Africa set to become top gas market, says experts
In a recent event-related report, there appears to be uncertainty around whether South Africa’s gas market, and the regional gas boom, will replace mining as the region’s new money-spinner.
Leading energy and gas experts, including Karen Breytenbach from the Department of Energy’s IPP Office, Dr Garth Strachan from the South African Department of Trade & Industry and Head of the Gas Industrialisation Unit, and John Smelcer, Oil & Gas Partner at Webber Wentzel, are expected to address the industry next week in Johannesburg.
The experts will be examining what the future holds for South Africa’s gas industry and what economic growth prospects this sector can provide to business, the press statement said.
Africa set to become top gas market
According to the news release, Africa is set to become a leading gas market and has the potential to become a significant market for the development of liquefied natural gas (LNG) with many African countries exploring the natural gas potential.
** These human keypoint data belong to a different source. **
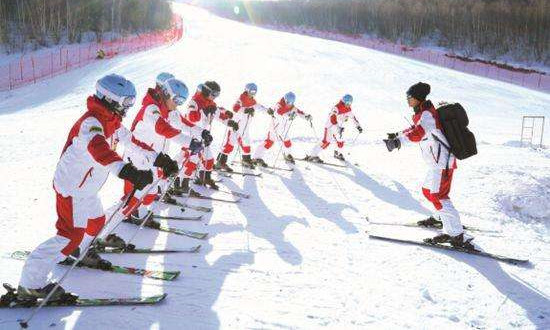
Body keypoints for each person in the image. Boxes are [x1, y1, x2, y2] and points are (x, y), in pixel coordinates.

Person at [17, 74, 164, 301]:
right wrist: (128, 172)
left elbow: (131, 141)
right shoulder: (91, 123)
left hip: (87, 188)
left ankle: (81, 252)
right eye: (126, 102)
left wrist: (158, 158)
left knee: (96, 222)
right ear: (110, 98)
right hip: (73, 188)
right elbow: (100, 151)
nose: (128, 107)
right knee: (69, 236)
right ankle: (31, 283)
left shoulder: (112, 121)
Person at [383, 82, 473, 249]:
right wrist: (397, 135)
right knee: (428, 191)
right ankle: (440, 218)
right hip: (435, 163)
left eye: (409, 97)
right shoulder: (423, 113)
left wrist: (398, 142)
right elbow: (413, 128)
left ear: (417, 98)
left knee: (440, 196)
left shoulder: (427, 115)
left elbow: (418, 133)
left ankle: (456, 235)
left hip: (442, 162)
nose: (407, 100)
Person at [123, 73, 197, 221]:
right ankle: (124, 215)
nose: (178, 104)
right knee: (136, 191)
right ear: (166, 93)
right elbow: (162, 128)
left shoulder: (169, 110)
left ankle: (139, 213)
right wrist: (189, 142)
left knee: (151, 190)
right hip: (137, 155)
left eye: (182, 101)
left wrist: (201, 133)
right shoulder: (151, 109)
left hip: (152, 156)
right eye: (176, 99)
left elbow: (182, 124)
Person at [175, 81, 235, 192]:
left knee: (209, 160)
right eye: (213, 94)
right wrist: (203, 111)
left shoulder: (211, 103)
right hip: (193, 137)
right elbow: (191, 118)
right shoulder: (195, 102)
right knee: (192, 161)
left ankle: (204, 178)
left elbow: (219, 115)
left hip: (204, 137)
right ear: (207, 91)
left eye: (217, 95)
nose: (215, 97)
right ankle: (183, 183)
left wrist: (229, 122)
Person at [215, 83, 269, 171]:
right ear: (247, 90)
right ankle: (220, 163)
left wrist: (268, 111)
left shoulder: (252, 101)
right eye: (251, 91)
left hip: (245, 128)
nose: (253, 93)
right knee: (229, 145)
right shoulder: (241, 99)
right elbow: (235, 108)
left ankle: (246, 160)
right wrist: (246, 109)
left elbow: (259, 107)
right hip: (236, 126)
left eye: (255, 92)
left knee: (246, 143)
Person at [252, 92, 312, 166]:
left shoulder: (291, 107)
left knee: (288, 143)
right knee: (269, 143)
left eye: (291, 102)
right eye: (288, 102)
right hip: (275, 129)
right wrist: (289, 116)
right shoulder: (278, 106)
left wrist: (306, 116)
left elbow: (299, 112)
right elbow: (278, 113)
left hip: (283, 130)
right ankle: (256, 157)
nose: (289, 104)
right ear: (285, 99)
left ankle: (287, 155)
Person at [305, 94, 362, 163]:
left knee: (340, 141)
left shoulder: (348, 109)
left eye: (350, 103)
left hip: (337, 128)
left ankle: (337, 153)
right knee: (326, 142)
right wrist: (338, 127)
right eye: (347, 103)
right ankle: (312, 155)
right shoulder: (337, 107)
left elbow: (353, 118)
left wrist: (358, 126)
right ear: (344, 101)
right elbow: (332, 119)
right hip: (330, 126)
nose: (348, 104)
According to a report by PwC: “Africa is the last true oil and gas frontier with more than 4,200 oil and gas blocks identified.
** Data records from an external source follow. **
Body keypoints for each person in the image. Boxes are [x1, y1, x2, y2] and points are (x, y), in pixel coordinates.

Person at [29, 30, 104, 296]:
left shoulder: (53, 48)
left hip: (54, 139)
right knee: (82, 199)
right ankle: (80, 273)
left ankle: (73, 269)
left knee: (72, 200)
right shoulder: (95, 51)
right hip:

“The continent has proven natural gas reserves of 513 trillion cubic feet (Tcf) with 91% of the annual natural gas production of 7.1Tcf coming from Nigeria, Libya, Algeria and Egypt.”
The report added: “Almost half of Africa’s gas blocks are open, subject to force majeure or in the application phase. More than 80% of the 1,300 blocks in North Africa are licensed, while in sub-Saharan Africa it is estimated that only about 30% of 2,900 blocks are licensed.
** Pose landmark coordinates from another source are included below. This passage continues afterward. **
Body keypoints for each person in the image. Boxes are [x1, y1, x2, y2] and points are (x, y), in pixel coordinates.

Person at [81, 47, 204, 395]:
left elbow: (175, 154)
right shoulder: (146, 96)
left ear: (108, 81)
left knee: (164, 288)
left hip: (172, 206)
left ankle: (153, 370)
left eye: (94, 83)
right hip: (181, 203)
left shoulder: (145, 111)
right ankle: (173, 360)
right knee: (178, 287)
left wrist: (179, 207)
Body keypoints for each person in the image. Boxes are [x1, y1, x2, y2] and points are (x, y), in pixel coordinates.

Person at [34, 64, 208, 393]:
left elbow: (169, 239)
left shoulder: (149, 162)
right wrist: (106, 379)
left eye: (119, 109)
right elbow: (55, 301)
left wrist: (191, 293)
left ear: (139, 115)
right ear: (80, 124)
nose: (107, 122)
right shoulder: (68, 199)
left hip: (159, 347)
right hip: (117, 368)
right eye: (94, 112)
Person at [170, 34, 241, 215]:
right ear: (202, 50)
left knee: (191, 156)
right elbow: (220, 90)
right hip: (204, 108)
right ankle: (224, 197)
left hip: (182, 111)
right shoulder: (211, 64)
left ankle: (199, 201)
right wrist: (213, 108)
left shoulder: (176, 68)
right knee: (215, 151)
“In the sub-Saharan regions it is evident that many new opportunities still exist, especially for exploration and production (E&P) companies that are willing to take risks.”
According to Smelcer: “We are on the cusp of a new industry – but significant challenges remain to lift-off.
“Strategic engagement by all key stakeholders will be required to get over the last hurdles.”
The potential is evident, but today’s leading oil and gas executives in Africa will need to stay on top of emerging challenges and opportunities to remain competitive in the nascent industry.